SOAEs: State-Owned Assets and Enterprises—the specific Chinese industrial and economic sector targeted by this domain model.
Domain-Progressive SFT: A curriculum learning strategy that gradually shifts training data from weakly relevant general conversations to highly specialized expert data.
Speculative Decoding: An inference acceleration technique where a small, fast model drafts tokens and a larger, accurate model verifies them in parallel.
Logit Distillation: A training technique that forces a smaller model to mimic the probability distributions (logits) of a larger model to ensure their outputs align.

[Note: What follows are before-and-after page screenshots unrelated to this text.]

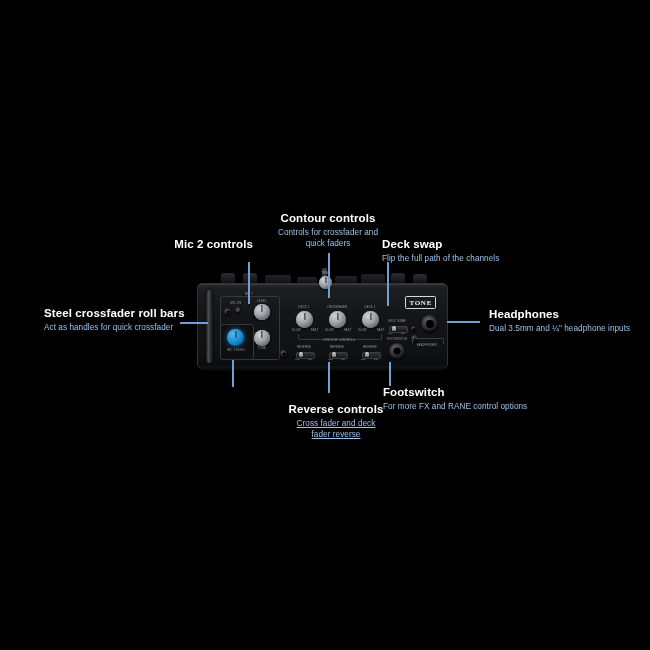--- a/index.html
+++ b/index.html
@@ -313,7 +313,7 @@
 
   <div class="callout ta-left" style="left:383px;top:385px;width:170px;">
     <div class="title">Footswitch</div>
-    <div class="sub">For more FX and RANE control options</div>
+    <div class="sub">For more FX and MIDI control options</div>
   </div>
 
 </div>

Rouge-1: A metric evaluating text generation quality by measuring the overlap of unigrams (single words) between the generated text and a reference.
BLEU-4: A metric evaluating text quality based on the overlap of 4-gram phrases between the model output and reference text.
SFT: Supervised Fine-Tuning—training a language model on high-quality instruction-response pairs to teach it how to follow user commands.
Catastrophic forgetting: When a neural network completely forgets previously learned general information upon learning new, specific information.
Curriculum learning: A training strategy that presents data in a meaningful order (e.g., from general to specific) rather than randomly.
GLM4: General Language Model 4, a proprietary large language model used in this paper to generate synthetic Q&A pairs.